A reasonable inference is that this information is captured somehow in the model's weights (parameters adjusted during training that affect the different levels of importance the model assigns to input features). Assuming the version of ChatGPT the plaintiffs used to produce these summaries did not retrieve content related to the books at runtime and consider it in its context, the only words the model is attending to at the outset are the words within the prompt — the request, the level of detail, the part of the book to summarize, the title of the book and the author — but this prompt does not provide any further information about the book itself. Put simply, the model is not directly attending to the text inside the book "Sandman Slim" because it was not part of the user's prompt.
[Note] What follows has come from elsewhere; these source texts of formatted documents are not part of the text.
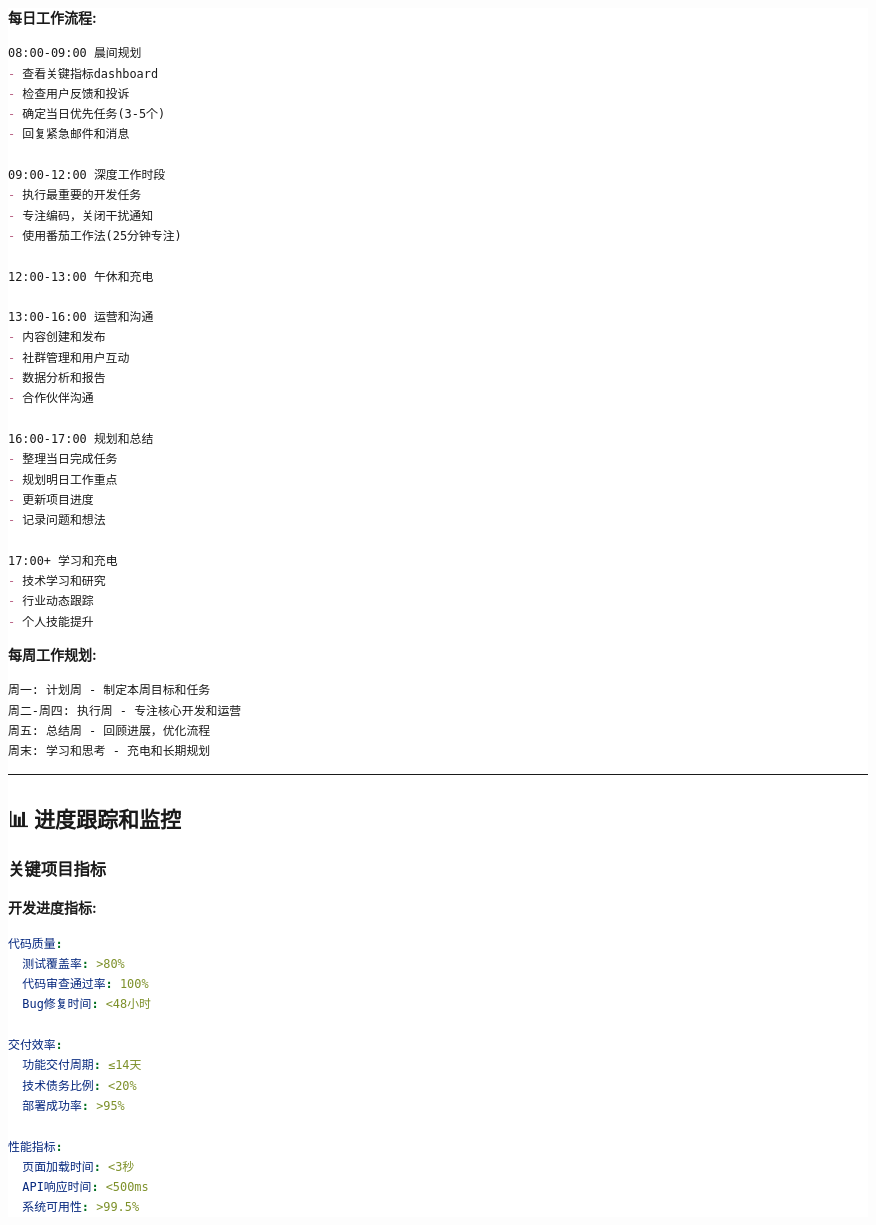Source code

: **每日工作流程:**
```markdown
08:00-09:00 晨间规划
- 查看关键指标dashboard
- 检查用户反馈和投诉
- 确定当日优先任务(3-5个)
- 回复紧急邮件和消息

09:00-12:00 深度工作时段
- 执行最重要的开发任务
- 专注编码，关闭干扰通知
- 使用番茄工作法(25分钟专注)

12:00-13:00 午休和充电

13:00-16:00 运营和沟通
- 内容创建和发布
- 社群管理和用户互动
- 数据分析和报告
- 合作伙伴沟通

16:00-17:00 规划和总结
- 整理当日完成任务
- 规划明日工作重点
- 更新项目进度
- 记录问题和想法

17:00+ 学习和充电
- 技术学习和研究
- 行业动态跟踪
- 个人技能提升
```

**每周工作规划:**
```markdown
周一: 计划周 - 制定本周目标和任务
周二-周四: 执行周 - 专注核心开发和运营
周五: 总结周 - 回顾进展，优化流程
周末: 学习和思考 - 充电和长期规划
```

---

## 📊 进度跟踪和监控

### 关键项目指标

**开发进度指标:**
```yaml
代码质量:
  测试覆盖率: >80%
  代码审查通过率: 100%
  Bug修复时间: <48小时
  
交付效率:
  功能交付周期: ≤14天
  技术债务比例: <20%
  部署成功率: >95%

性能指标:
  页面加载时间: <3秒
  API响应时间: <500ms
  系统可用性: >99.5%
```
If the information in the summary is captured somehow in the model's weights, there is a further question of where this information came from. One possibility, cited by the plaintiffs, is that GPT was trained on the plaintiffs' copyrighted works. (Compl. ¶ 5.) As another possibility, GPT could have been trained on a large number of reviews or plot summaries found on the internet (not written by Kadrey) of Kadrey's book, including summaries that break down the book chapter by chapter (just as humans could provide a summary of a book without reading the actual book, simply through reading others' summaries of the book on the internet).
In fact, 85% of GPT-3's training data originates from online content, opens new tab (Common Crawl, WebText2 and English- language Wikipedia datasets), so it is certainly possible these datasets contained accurate summaries of the books (not written by the plaintiffs) and that these were ingested during training.
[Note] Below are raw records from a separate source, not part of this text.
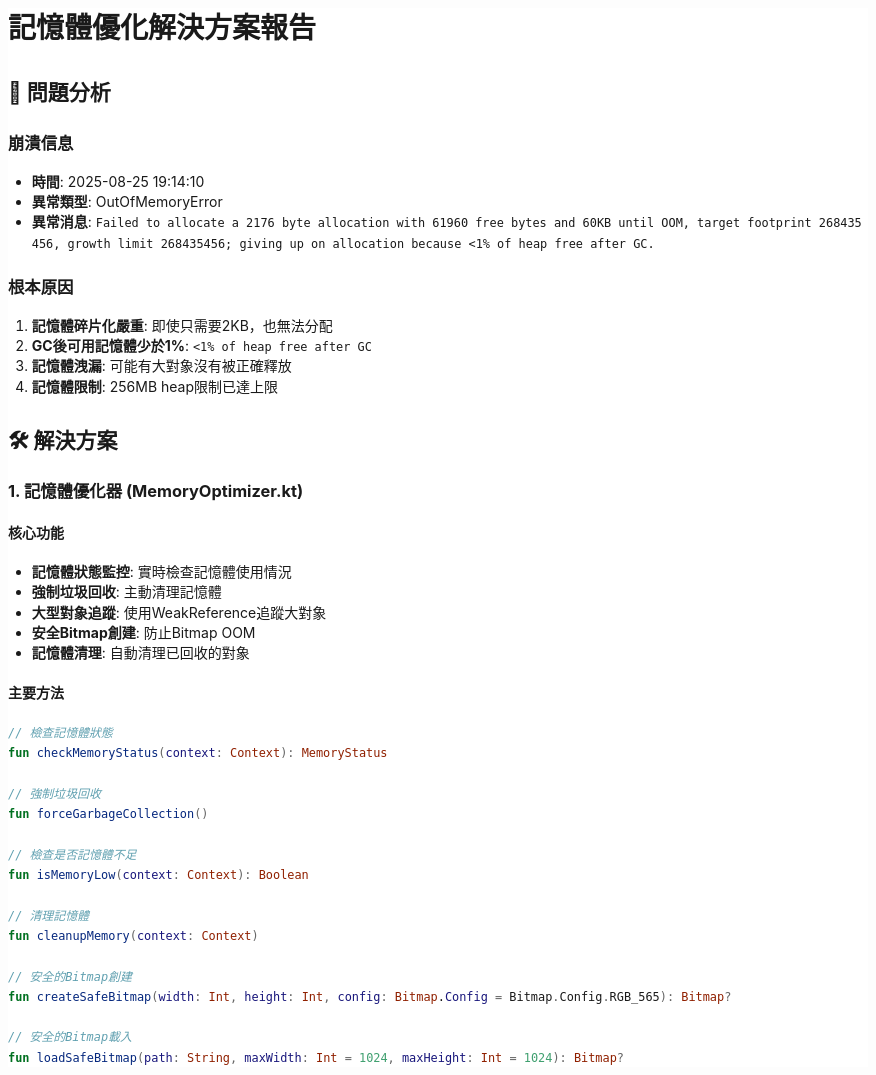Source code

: # 記憶體優化解決方案報告

## 🎯 問題分析

### 崩潰信息
- **時間**: 2025-08-25 19:14:10
- **異常類型**: OutOfMemoryError
- **異常消息**: `Failed to allocate a 2176 byte allocation with 61960 free bytes and 60KB until OOM, target footprint 268435456, growth limit 268435456; giving up on allocation because <1% of heap free after GC.`

### 根本原因
1. **記憶體碎片化嚴重**: 即使只需要2KB，也無法分配
2. **GC後可用記憶體少於1%**: `<1% of heap free after GC`
3. **記憶體洩漏**: 可能有大對象沒有被正確釋放
4. **記憶體限制**: 256MB heap限制已達上限

## 🛠️ 解決方案

### 1. 記憶體優化器 (MemoryOptimizer.kt)

#### 核心功能
- **記憶體狀態監控**: 實時檢查記憶體使用情況
- **強制垃圾回收**: 主動清理記憶體
- **大型對象追蹤**: 使用WeakReference追蹤大對象
- **安全Bitmap創建**: 防止Bitmap OOM
- **記憶體清理**: 自動清理已回收的對象

#### 主要方法
```kotlin
// 檢查記憶體狀態
fun checkMemoryStatus(context: Context): MemoryStatus

// 強制垃圾回收
fun forceGarbageCollection()

// 檢查是否記憶體不足
fun isMemoryLow(context: Context): Boolean

// 清理記憶體
fun cleanupMemory(context: Context)

// 安全的Bitmap創建
fun createSafeBitmap(width: Int, height: Int, config: Bitmap.Config = Bitmap.Config.RGB_565): Bitmap?

// 安全的Bitmap載入
fun loadSafeBitmap(path: String, maxWidth: Int = 1024, maxHeight: Int = 1024): Bitmap?
```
Silverman v. OpenAI is one of the first major copyright cases to claim that the generation of text based on a particular prompt request (e.g., summarization) can dispositively prove that certain data must have been ingested as part of the training process. Defendants have not sought dismissal at the pleading stage of the plaintiffs' allegations of direct copyright infringement, so these questions will be resolved at a later stage when Defendants can raise defenses such as fair use, as well as address the conclusions plaintiffs are drawing from the evidence presented.
In navigating these questions of fact and law, knowledge of the function of the underlying technology is essential in order to understand what conclusions can — and cannot — be drawn with full confidence.